Bella Ciao, una versión "pulenta pulenta"

martes, 2 de julio de 2013

Libros quemados, enterrados, perdidos...

En 1976, en medio de la hecatombe y la paranoia generalizada (justificada, por supuesto) decido - con lagrimones en los ojos - deshacerme de algunos textos por el expeditivo procedimiento de arrojarlos dentro de un tacho de 200 lts., rociarlos con gasoil (he aquí el error, por desconocimiento de las propiedades de dicho combustible) y prender un fósforo en la proximidad del papel. Naturalmente (pero esto lo supe después) el fósforo se apagó como la vida de una mariposa nocturna, es decir, en un suspiro, dejándome con la tarea inconclusa y la duda en mi ánimo.

* _Bloque de datos_:
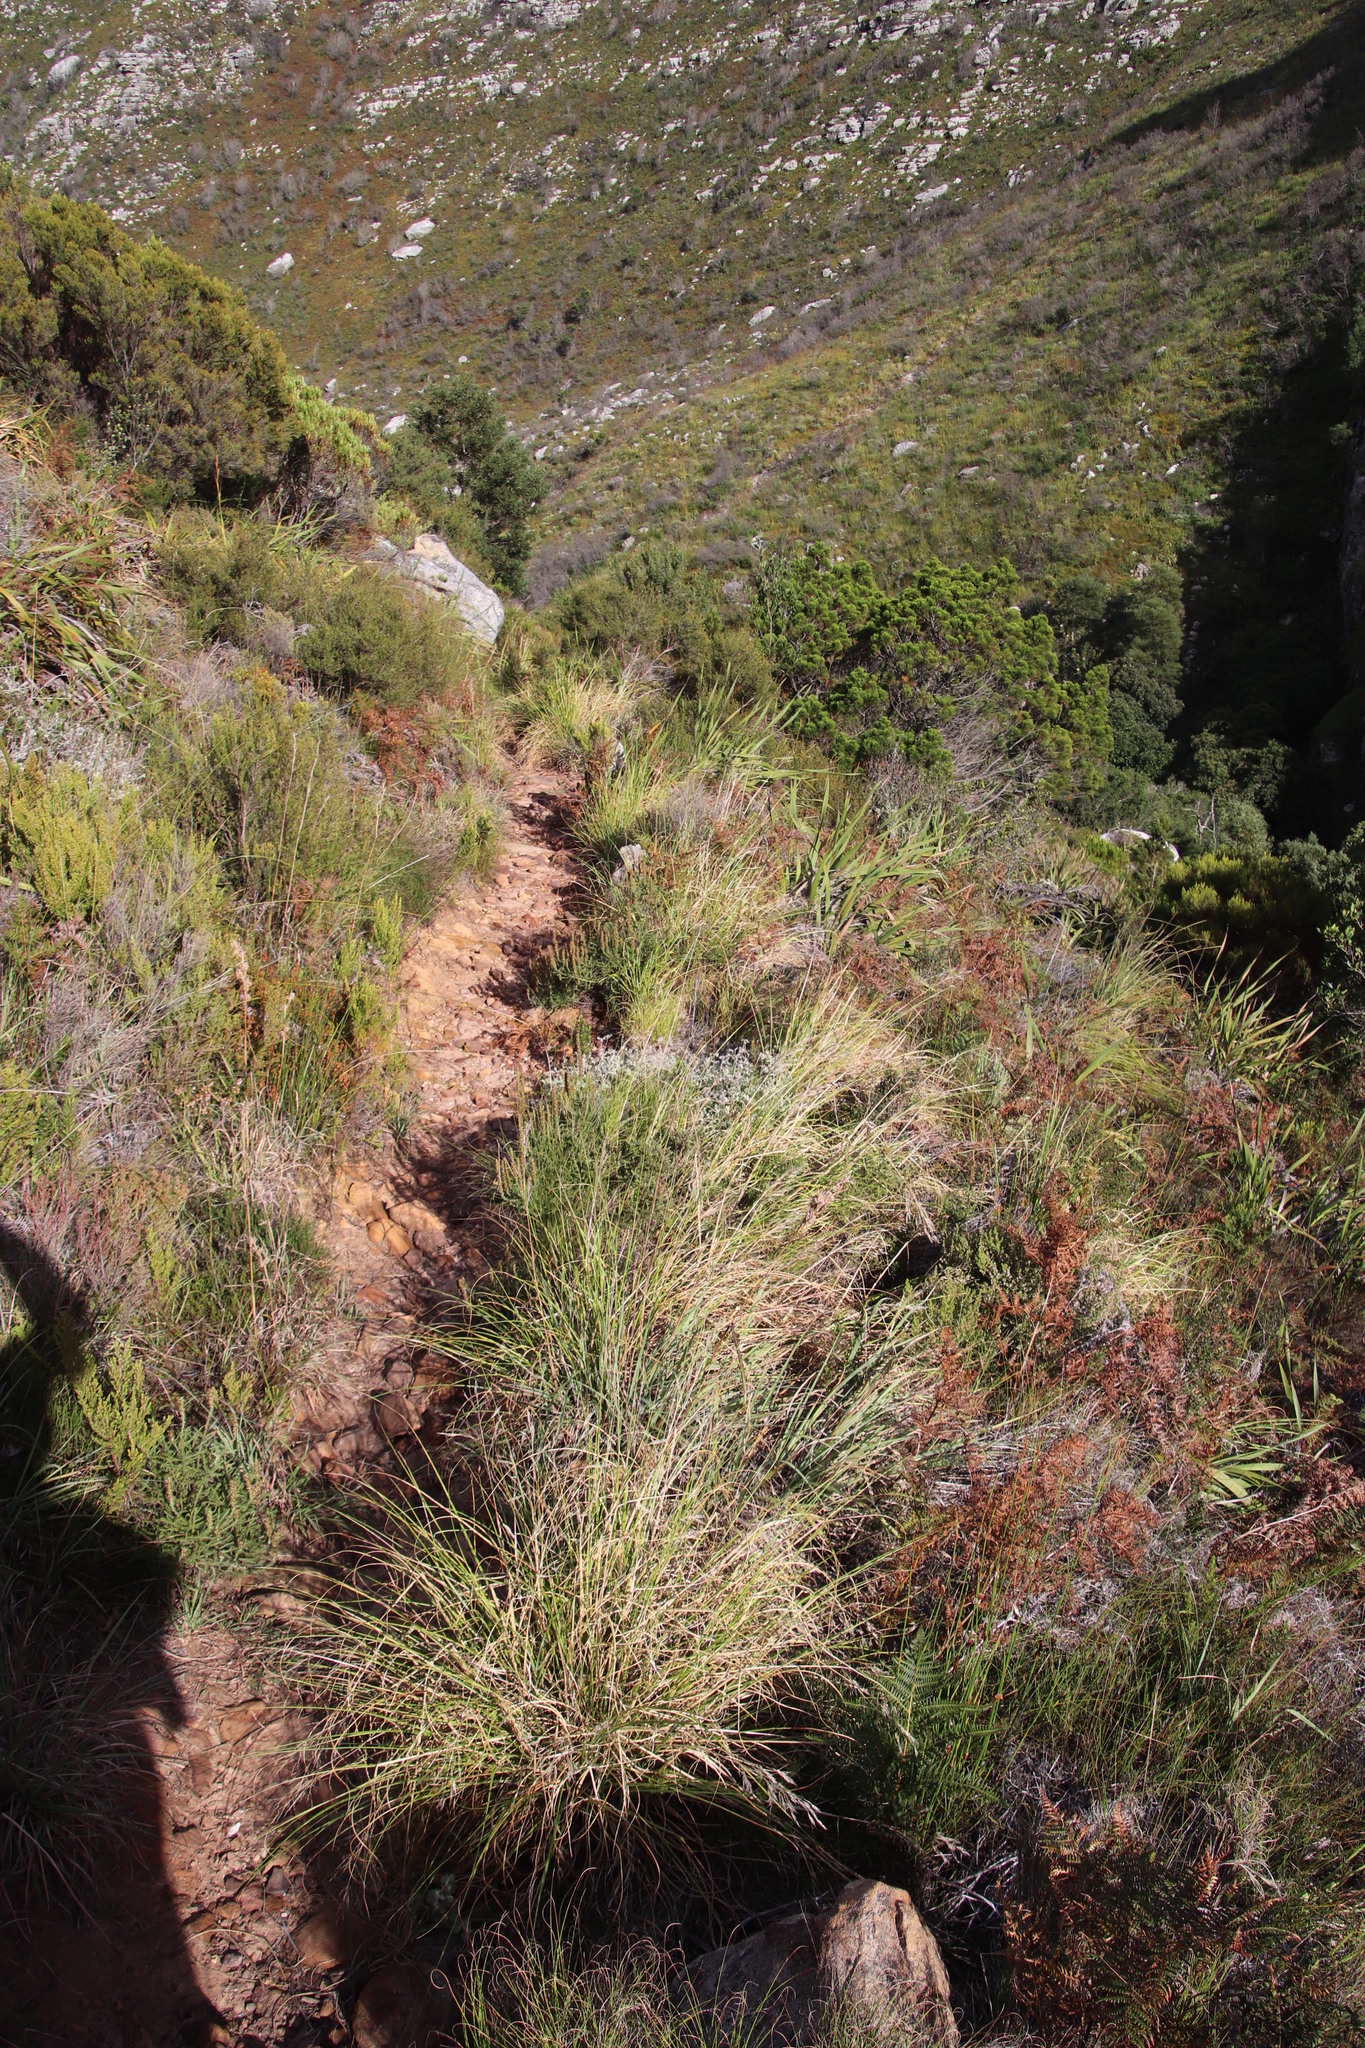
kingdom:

* _Consigna_: Pasa al inglés esta oración del texto sobre los libros quemados: "Naturalmente (pero esto lo supe después) el fósforo se apagó como la vida de una mariposa nocturna, es decir, en un suspiro, dejándome con la tarea inconclusa y la duda en mi ánimo." Las líneas no hacen falta para resolver lo que se pide.

* _Respuesta_: Naturally (but I found this out later) the match went out like the life of a moth, that is, in a single breath, leaving me with the task unfinished and doubt in my mind.